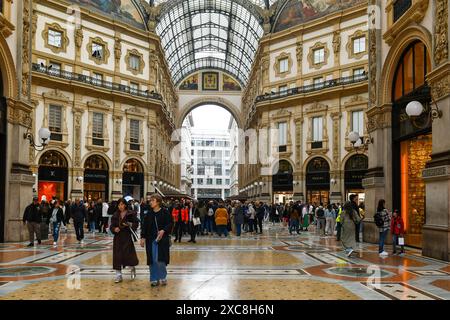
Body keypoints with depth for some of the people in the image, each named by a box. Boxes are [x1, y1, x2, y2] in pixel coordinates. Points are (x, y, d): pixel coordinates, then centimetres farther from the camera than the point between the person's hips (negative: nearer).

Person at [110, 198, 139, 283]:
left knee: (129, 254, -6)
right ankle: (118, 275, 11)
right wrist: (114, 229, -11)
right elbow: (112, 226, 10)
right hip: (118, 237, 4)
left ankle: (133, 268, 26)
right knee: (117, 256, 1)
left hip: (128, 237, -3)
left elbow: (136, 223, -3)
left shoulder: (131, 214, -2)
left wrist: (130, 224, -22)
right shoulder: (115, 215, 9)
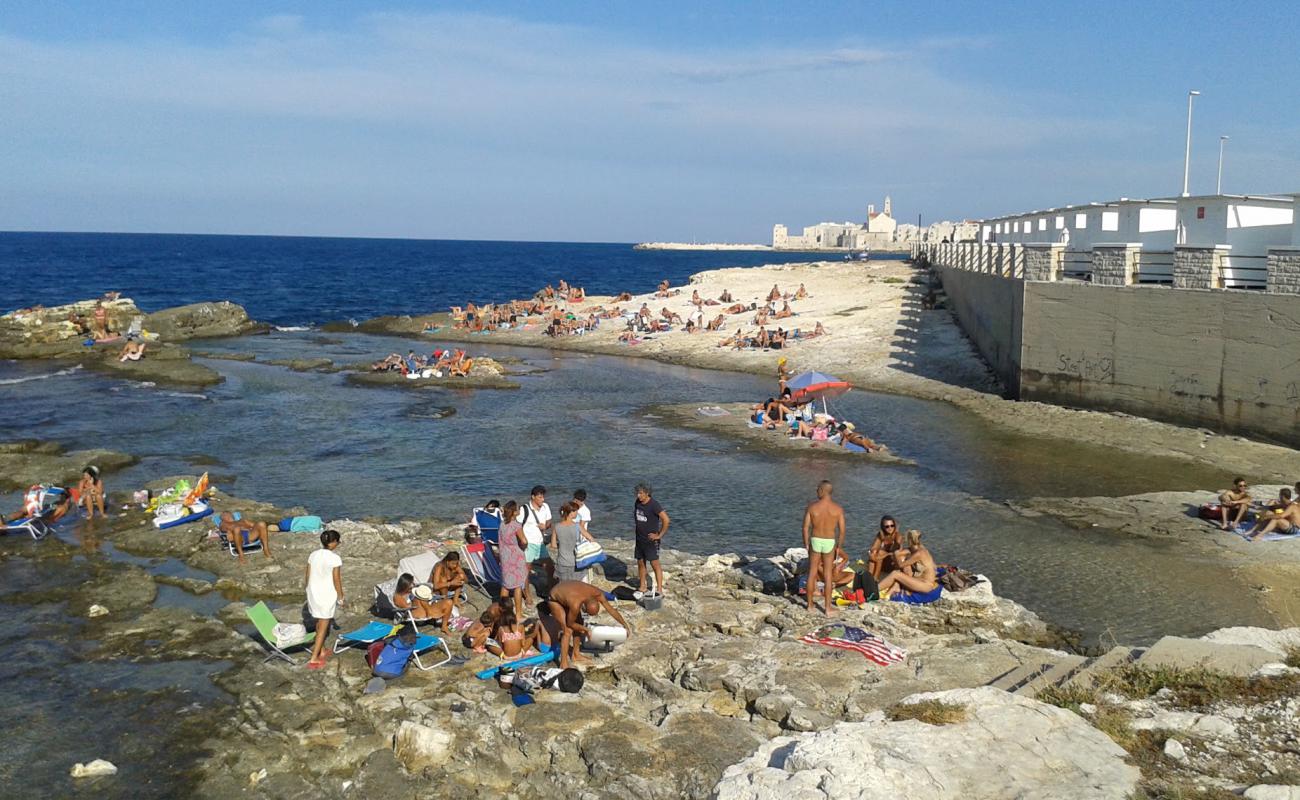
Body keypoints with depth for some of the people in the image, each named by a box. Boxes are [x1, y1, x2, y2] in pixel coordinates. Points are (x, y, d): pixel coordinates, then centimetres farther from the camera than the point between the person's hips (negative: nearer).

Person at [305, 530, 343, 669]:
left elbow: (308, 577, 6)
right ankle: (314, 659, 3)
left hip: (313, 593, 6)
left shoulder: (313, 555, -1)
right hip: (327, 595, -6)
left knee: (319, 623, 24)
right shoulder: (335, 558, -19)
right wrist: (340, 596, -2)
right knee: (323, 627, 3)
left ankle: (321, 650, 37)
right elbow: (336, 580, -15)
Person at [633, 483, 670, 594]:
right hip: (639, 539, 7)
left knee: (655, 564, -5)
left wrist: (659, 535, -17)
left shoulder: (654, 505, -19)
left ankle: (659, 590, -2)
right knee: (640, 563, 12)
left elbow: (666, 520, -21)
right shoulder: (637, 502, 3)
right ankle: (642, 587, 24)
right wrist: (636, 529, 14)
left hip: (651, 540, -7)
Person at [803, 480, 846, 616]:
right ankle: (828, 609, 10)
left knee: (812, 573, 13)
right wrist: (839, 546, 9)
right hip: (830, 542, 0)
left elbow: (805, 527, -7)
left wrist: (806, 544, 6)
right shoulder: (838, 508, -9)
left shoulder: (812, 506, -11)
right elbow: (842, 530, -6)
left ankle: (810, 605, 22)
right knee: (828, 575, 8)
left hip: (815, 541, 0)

_ _ _ _ _

-- What to work on --
Rewrite all of the material above with every "centimetres" changed to "centimeters" and everything else kept the same. Leave the pictures out.

-- Exercise output --
Body keypoints with depth for some of the people in the image, each named by a box. Boxes are [x1, y1, x2, y2] in pixel coordinates. Points are (x, y, d): pixel coordinates, then centimeters farther from the camera than the point between the person's hips (negative: nearer).

Person at [110, 198, 139, 283]:
left knee: (129, 254, -6)
right ankle: (118, 275, 11)
right wrist: (114, 229, -11)
right elbow: (112, 226, 10)
right hip: (118, 237, 4)
left ankle: (133, 268, 26)
right knee: (117, 256, 1)
left hip: (128, 237, -3)
left elbow: (136, 223, -3)
left shoulder: (131, 214, -2)
left wrist: (130, 224, -22)
right shoulder: (115, 215, 9)
Body keypoints with depth for some of the people in the image, each named by a box. Boxes are [x1, y1, x2, y2] in pixel coordinates. Points are (x, y, d): pixel coordinates, then centimeters farther from the camera than the point between the person's hips (negative: nearer).

Person at [305, 530, 343, 669]:
left elbow: (308, 577, 6)
right ankle: (314, 659, 3)
left hip: (313, 593, 6)
left shoulder: (313, 555, -1)
right hip: (327, 595, -6)
left knee: (319, 623, 24)
right shoulder: (335, 558, -19)
right wrist: (340, 596, -2)
right knee: (323, 627, 3)
left ankle: (321, 650, 37)
right elbow: (336, 580, -15)
Person at [633, 483, 670, 594]:
right hip: (639, 539, 7)
left knee: (655, 564, -5)
left wrist: (659, 535, -17)
left shoulder: (654, 505, -19)
left ankle: (659, 590, -2)
right knee: (640, 563, 12)
left elbow: (666, 520, -21)
right shoulder: (637, 502, 3)
right ankle: (642, 587, 24)
right wrist: (636, 529, 14)
left hip: (651, 540, -7)
Person at [803, 480, 846, 616]:
right ankle: (828, 609, 10)
left knee: (812, 573, 13)
right wrist: (839, 546, 9)
right hip: (830, 542, 0)
left elbow: (805, 527, -7)
left wrist: (806, 544, 6)
right shoulder: (838, 508, -9)
left shoulder: (812, 506, -11)
right elbow: (842, 530, -6)
left ankle: (810, 605, 22)
right knee: (828, 575, 8)
left hip: (815, 541, 0)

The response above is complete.